• _Provided material_:
****

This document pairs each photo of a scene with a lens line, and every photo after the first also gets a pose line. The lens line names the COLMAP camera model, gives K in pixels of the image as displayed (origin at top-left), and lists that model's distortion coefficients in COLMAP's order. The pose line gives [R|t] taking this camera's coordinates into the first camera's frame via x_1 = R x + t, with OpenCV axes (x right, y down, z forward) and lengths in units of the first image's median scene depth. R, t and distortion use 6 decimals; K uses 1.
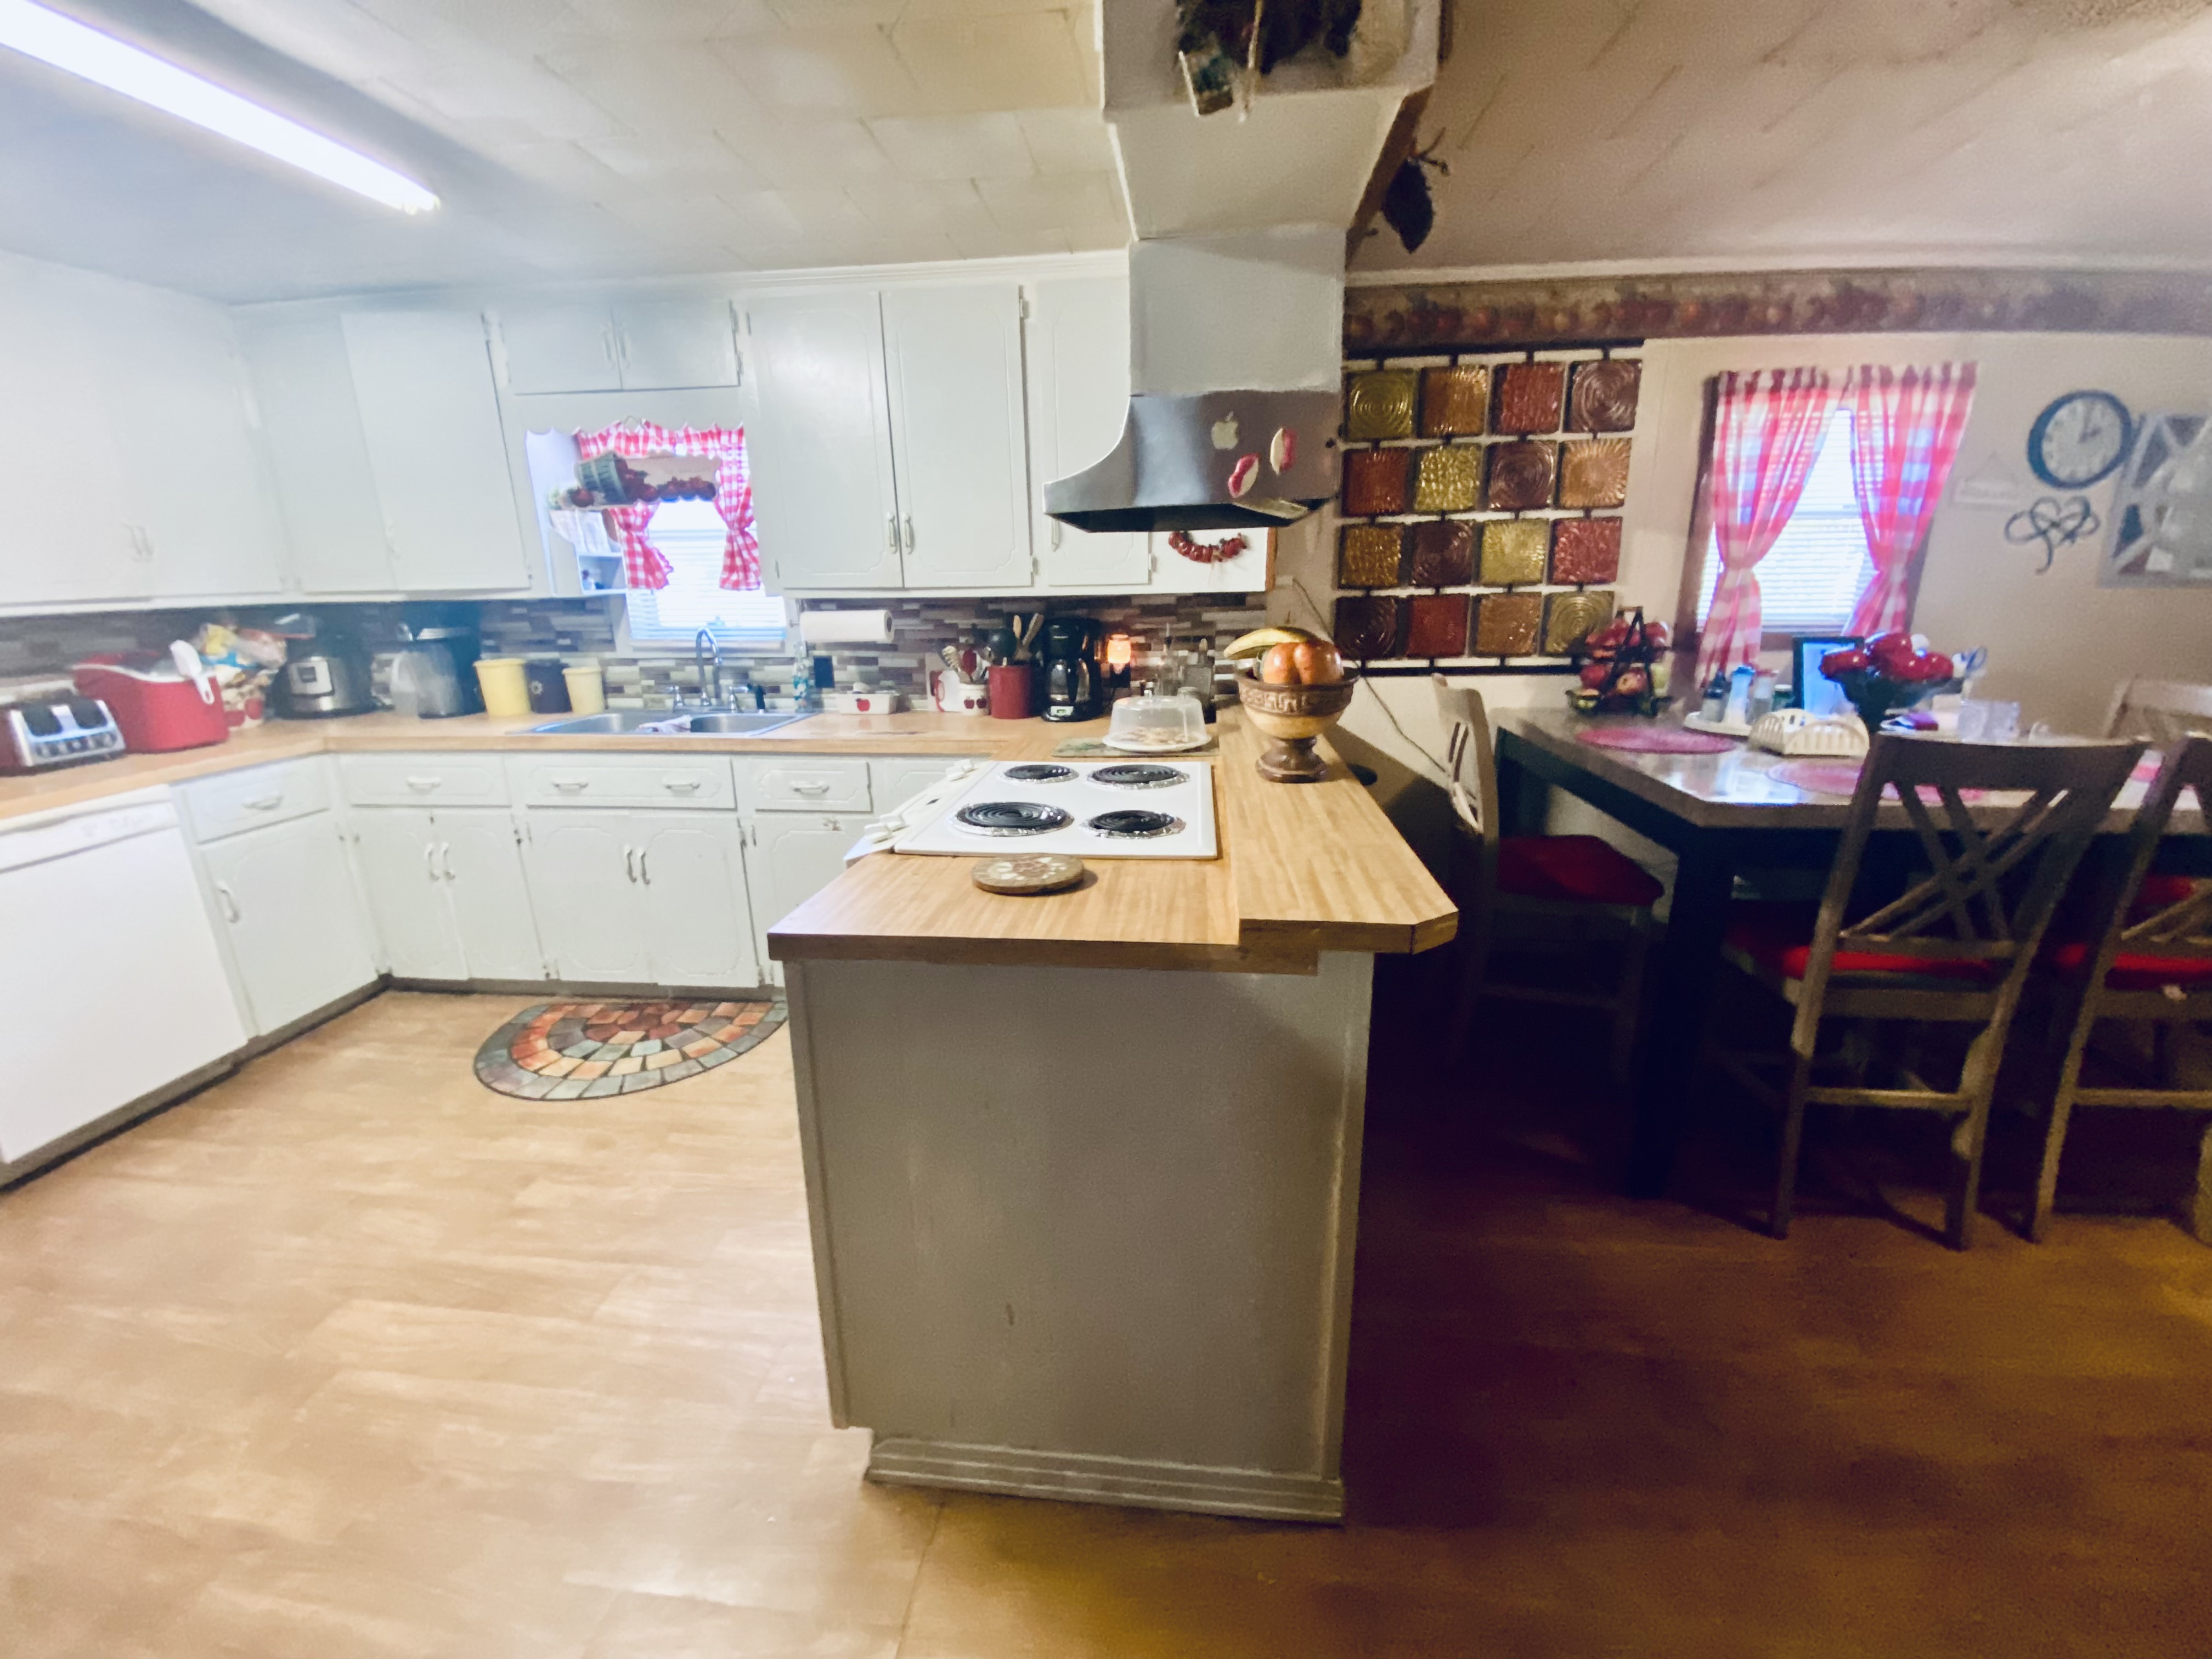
lens RADIAL K [[907.6, 0, 1106.0], [0, 907.6, 829.5], [0, 0, 1]] dist [0.024494, -0.021798]
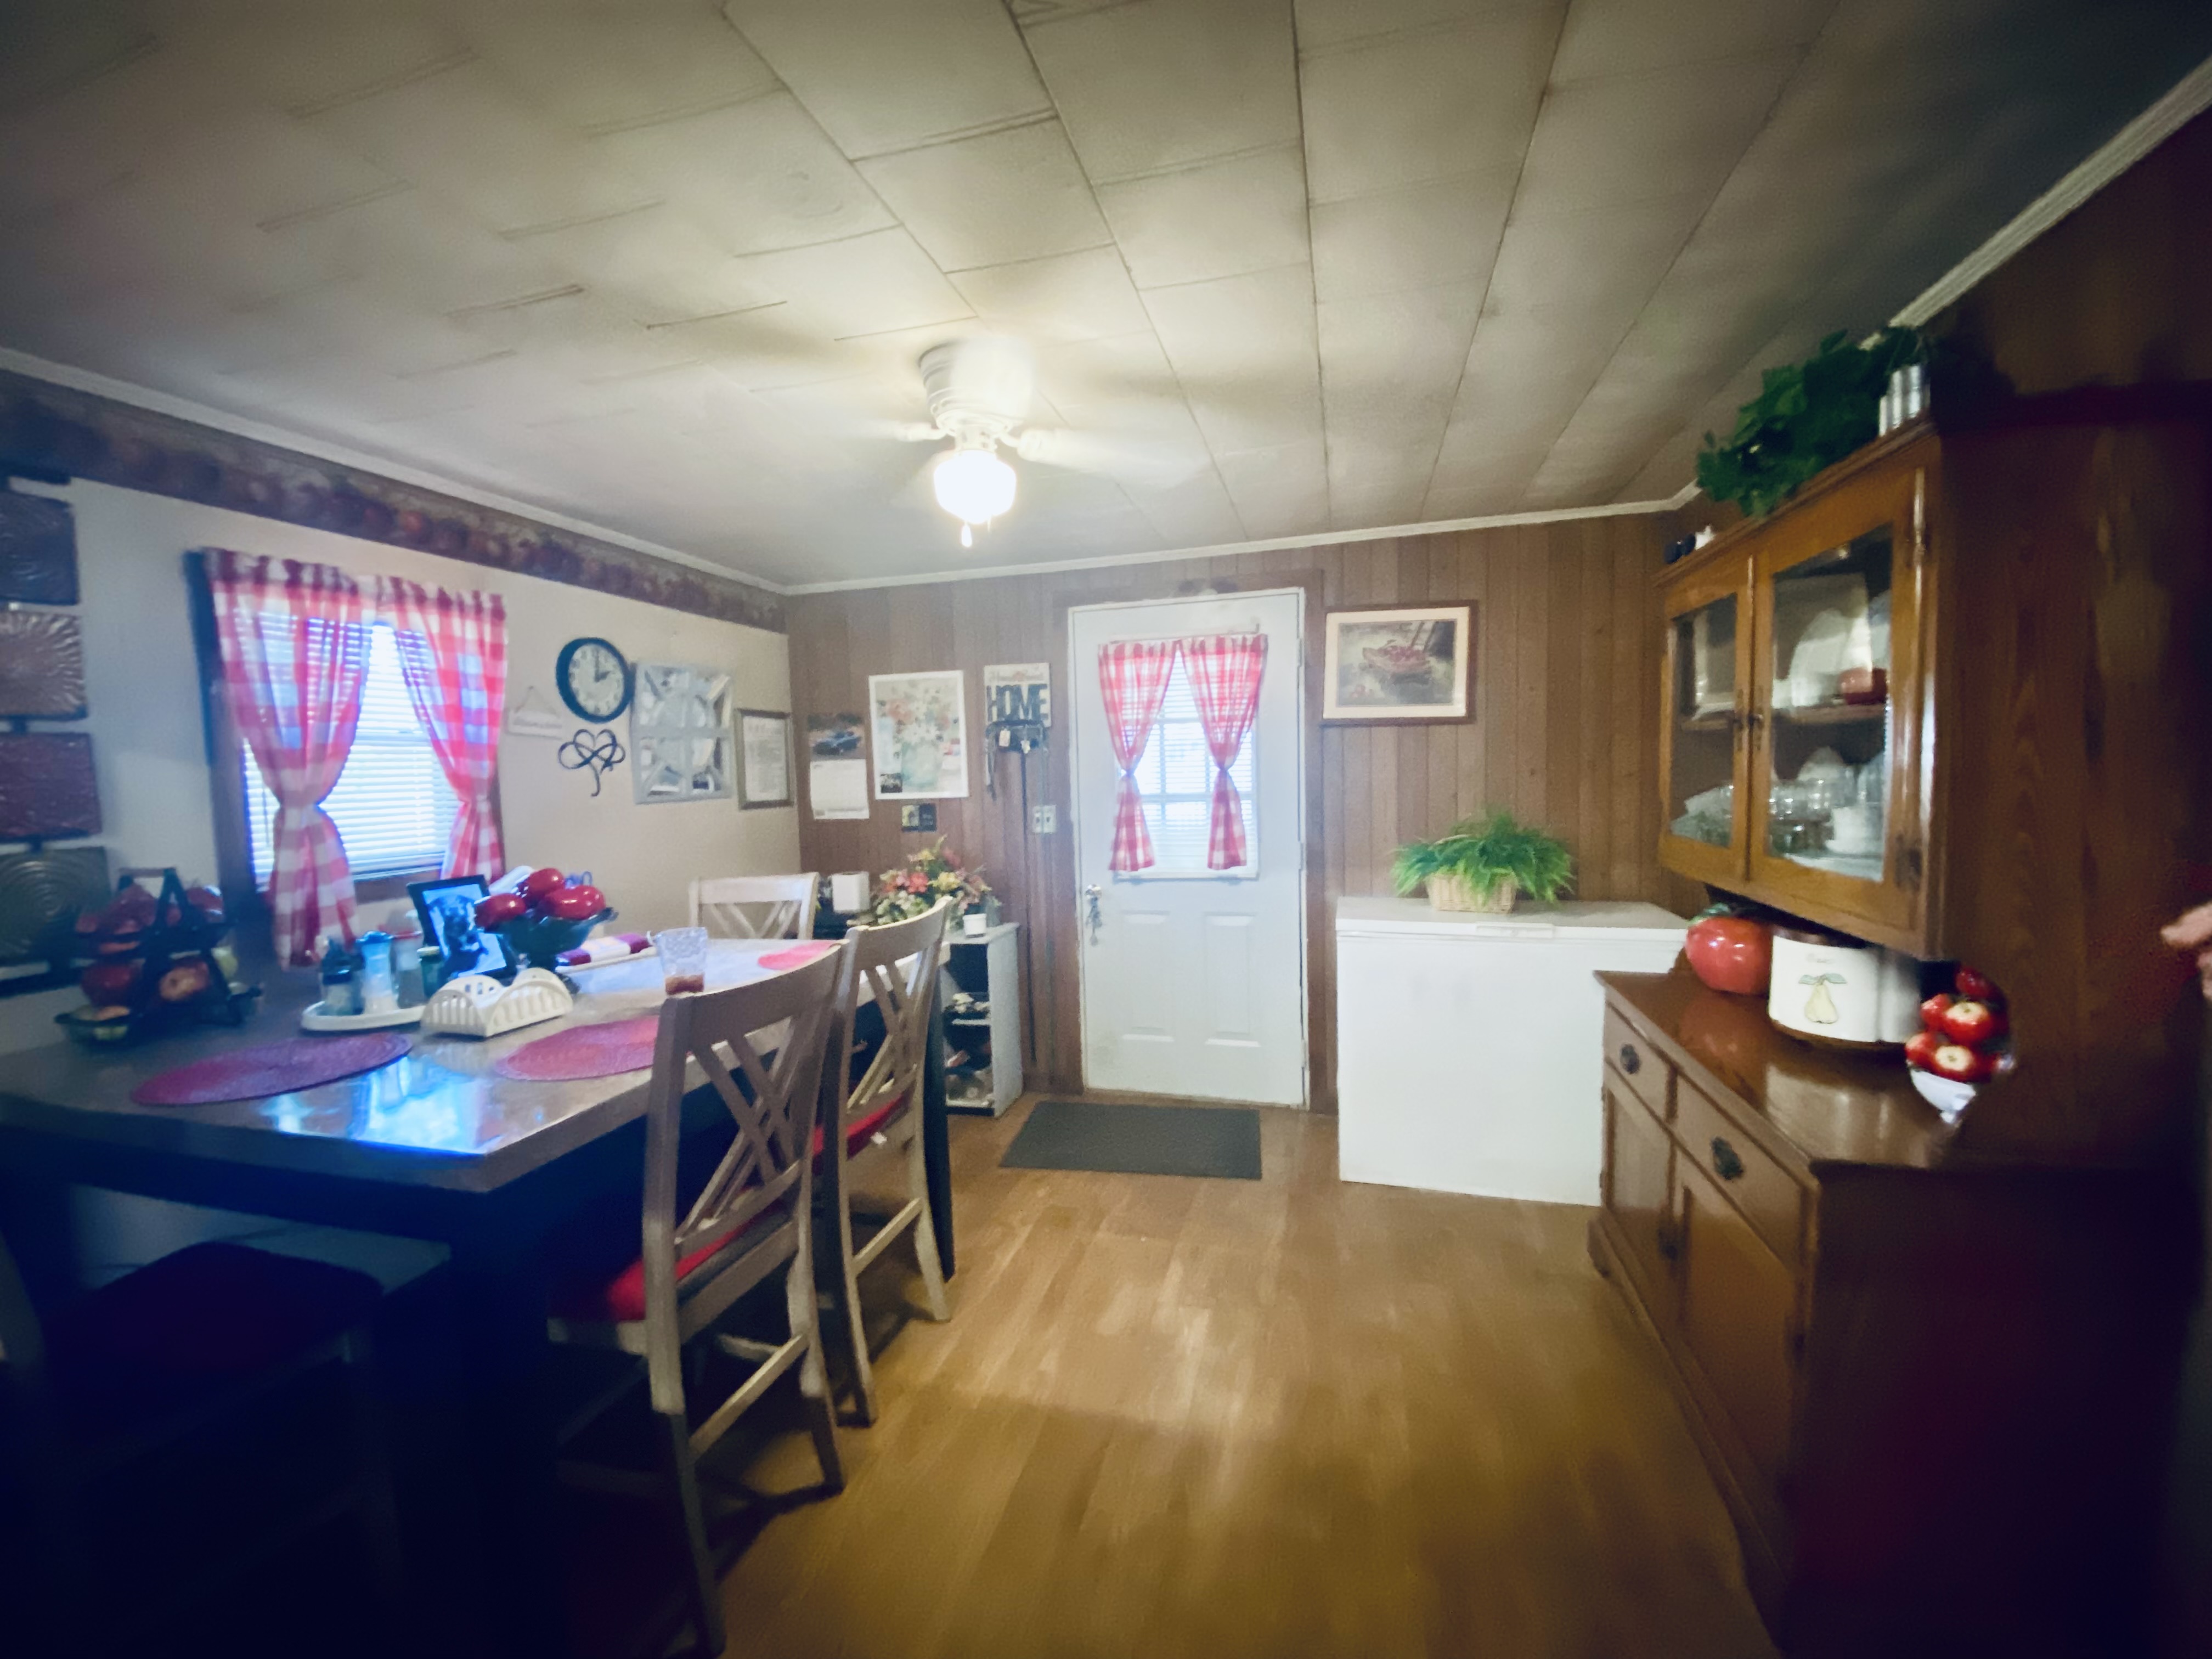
lens RADIAL K [[907.6, 0, 1106.0], [0, 907.6, 829.5], [0, 0, 1]] dist [0.024494, -0.021798]
pose [[0.157297, -0.063484, 0.985509, 0.059986], [0.288265, 0.957423, 0.015665, -0.092151], [-0.944543, 0.281623, 0.168900, 0.268094]]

****

• _Assignment_:
Copy the data in full. No pictures belong in the copy.

• _Answer space_:
This document pairs each photo of a scene with a lens line, and every photo after the first also gets a pose line. The lens line names the COLMAP camera model, gives K in pixels of the image as displayed (origin at top-left), and lists that model's distortion coefficients in COLMAP's order. The pose line gives [R|t] taking this camera's coordinates into the first camera's frame via x_1 = R x + t, with OpenCV axes (x right, y down, z forward) and lengths in units of the first image's median scene depth. R, t and distortion use 6 decimals; K uses 1.
lens RADIAL K [[907.6, 0, 1106.0], [0, 907.6, 829.5], [0, 0, 1]] dist [0.024494, -0.021798]
lens RADIAL K [[907.6, 0, 1106.0], [0, 907.6, 829.5], [0, 0, 1]] dist [0.024494, -0.021798]
pose [[0.157297, -0.063484, 0.985509, 0.059986], [0.288265, 0.957423, 0.015665, -0.092151], [-0.944543, 0.281623, 0.168900, 0.268094]]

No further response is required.